History is littered with examples where people stood by and watched bad things happen when they had the power to stop it.

Such a person appears to be the West Australian Education Minister, Sue Ellery. Murdoch University is set up under West Australian state legislation.

The state government has huge influence over Murdoch through the university’s governing senate. But Ellery seems too often silent about Schroder-Turk.

Another is federal Education Minister Dan Tehan. His department gives Murdoch hundreds of millions of dollars each year. There are many things he can do to persuade Murdoch that it is doing the wrong thing and not acting in the interests of the public that funds it.

But the minister seems to be showing signs of being captured by the universities he administers. This is a common problem and an occupational hazard in politics.

One must have some sympathy for him. Universities are very powerful organisations with slick media departments. Through their peak body, Universities Australia, they are ruthless in publicly pursuing their interests. A minister decides to cross an Australian university at his or her peril.

Nevertheless, the universities look at the Schroder-Turk case and see the inaction by Tehan and Ellery. I worry the collective university vice-chancellors are laughing at how easily and quickly Tehan seems to have been caught, reeled in, and brought to heel on a nice short leash.

Murdoch University has interpreted the inaction by both state and federal education ministers as a green light to do whatever it wants.

In the meantime, Tehan needs to lay down the law to show a little steel to Leinonen and her chancellor, Gary Smith. He should call Leinonen and Smith and tell them he is commissioning a review of Murdoch’s activities under the Tertiary Education Quality and Standards Agency’s objective 4: “Take prompt and effective action to address substantial risks to students or the reputation of the sector.”

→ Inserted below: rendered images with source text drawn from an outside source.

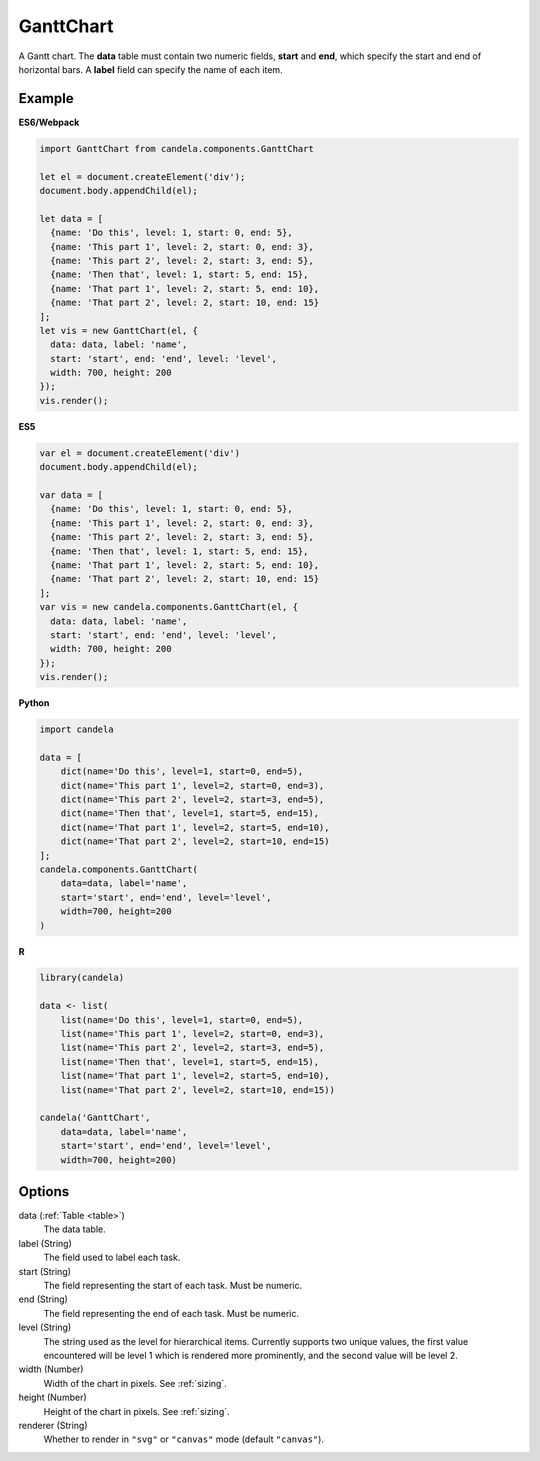 ==================
    GanttChart
==================

A Gantt chart. The **data** table must contain two numeric fields, **start** and
**end**, which specify the start and end of horizontal bars. A **label** field
can specify the name of each item.

Example
=======

.. raw:: html

    <div id="ganttchart-example"></div>
    <script type="text/javascript" >
      var el = document.getElementById('ganttchart-example');
      var data = [
        {name: 'Do this', level: 1, start: 0, end: 5},
        {name: 'This part 1', level: 2, start: 0, end: 3},
        {name: 'This part 2', level: 2, start: 3, end: 5},
        {name: 'Then that', level: 1, start: 5, end: 15},
        {name: 'That part 1', level: 2, start: 5, end: 10},
        {name: 'That part 2', level: 2, start: 10, end: 15}
      ];
      var vis = new candela.components.GanttChart(el, {
        data: data, label: 'name',
        start: 'start', end: 'end', level: 'level',
        width: 700, height: 200
      });
      vis.render();
    </script>

**ES6/Webpack**

.. code-block:: js

    import GanttChart from candela.components.GanttChart

    let el = document.createElement('div');
    document.body.appendChild(el);

    let data = [
      {name: 'Do this', level: 1, start: 0, end: 5},
      {name: 'This part 1', level: 2, start: 0, end: 3},
      {name: 'This part 2', level: 2, start: 3, end: 5},
      {name: 'Then that', level: 1, start: 5, end: 15},
      {name: 'That part 1', level: 2, start: 5, end: 10},
      {name: 'That part 2', level: 2, start: 10, end: 15}
    ];
    let vis = new GanttChart(el, {
      data: data, label: 'name',
      start: 'start', end: 'end', level: 'level',
      width: 700, height: 200
    });
    vis.render();

**ES5**

.. code-block:: js

    var el = document.createElement('div')
    document.body.appendChild(el);

    var data = [
      {name: 'Do this', level: 1, start: 0, end: 5},
      {name: 'This part 1', level: 2, start: 0, end: 3},
      {name: 'This part 2', level: 2, start: 3, end: 5},
      {name: 'Then that', level: 1, start: 5, end: 15},
      {name: 'That part 1', level: 2, start: 5, end: 10},
      {name: 'That part 2', level: 2, start: 10, end: 15}
    ];
    var vis = new candela.components.GanttChart(el, {
      data: data, label: 'name',
      start: 'start', end: 'end', level: 'level',
      width: 700, height: 200
    });
    vis.render();

**Python**

.. code-block:: python

    import candela

    data = [
        dict(name='Do this', level=1, start=0, end=5),
        dict(name='This part 1', level=2, start=0, end=3),
        dict(name='This part 2', level=2, start=3, end=5),
        dict(name='Then that', level=1, start=5, end=15),
        dict(name='That part 1', level=2, start=5, end=10),
        dict(name='That part 2', level=2, start=10, end=15)
    ];
    candela.components.GanttChart(
        data=data, label='name',
        start='start', end='end', level='level',
        width=700, height=200
    )

**R**

.. code-block:: r

    library(candela)

    data <- list(
        list(name='Do this', level=1, start=0, end=5),
        list(name='This part 1', level=2, start=0, end=3),
        list(name='This part 2', level=2, start=3, end=5),
        list(name='Then that', level=1, start=5, end=15),
        list(name='That part 1', level=2, start=5, end=10),
        list(name='That part 2', level=2, start=10, end=15))

    candela('GanttChart',
        data=data, label='name',
        start='start', end='end', level='level',
        width=700, height=200)

Options
=======

data (:ref:`Table <table>`)
    The data table.

label (String)
    The field used to label each task.

start (String)
    The field representing the start of each task. Must be numeric.

end (String)
    The field representing the end of each task. Must be numeric.

level (String)
    The string used as the level for hierarchical items. Currently supports two
    unique values, the first value encountered will be level 1 which is rendered
    more prominently, and the second value will be level 2.

width (Number)
    Width of the chart in pixels. See :ref:`sizing`.

height (Number)
    Height of the chart in pixels. See :ref:`sizing`.

renderer (String)
    Whether to render in ``"svg"`` or ``"canvas"`` mode (default ``"canvas"``).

He would appoint an investigator who was sympathetic to the cause of academic freedom and critical of some of the tendencies of modern universities. I am sure the National Tertiary Education Union — which, again, has stood by Schroder-Turk throughout his ordeal — would be very happy to put forward some suitable names.

The minister should tell Leinonen and Smith that if Murdoch were found wanting by this investigation, they could lose their accreditation to operate as a university.

He has the power. He has the duty to protect whistleblowers such as Schroder-Turk. Although universities should be independent of government, they must behave like universities to deserve that privilege.

As it is, Murdoch University has forfeited that right.

That simple phone call by the minister to Leinonen would shatter Murdoch’s illusion that it can ignore the taxpayers who fund it.

Problem solved.

Happy public, happy Gerd Schroder-Turk, happy university staff, happy students, happy union.

Popular Dan Tehan.

There is no public support for Murdoch University.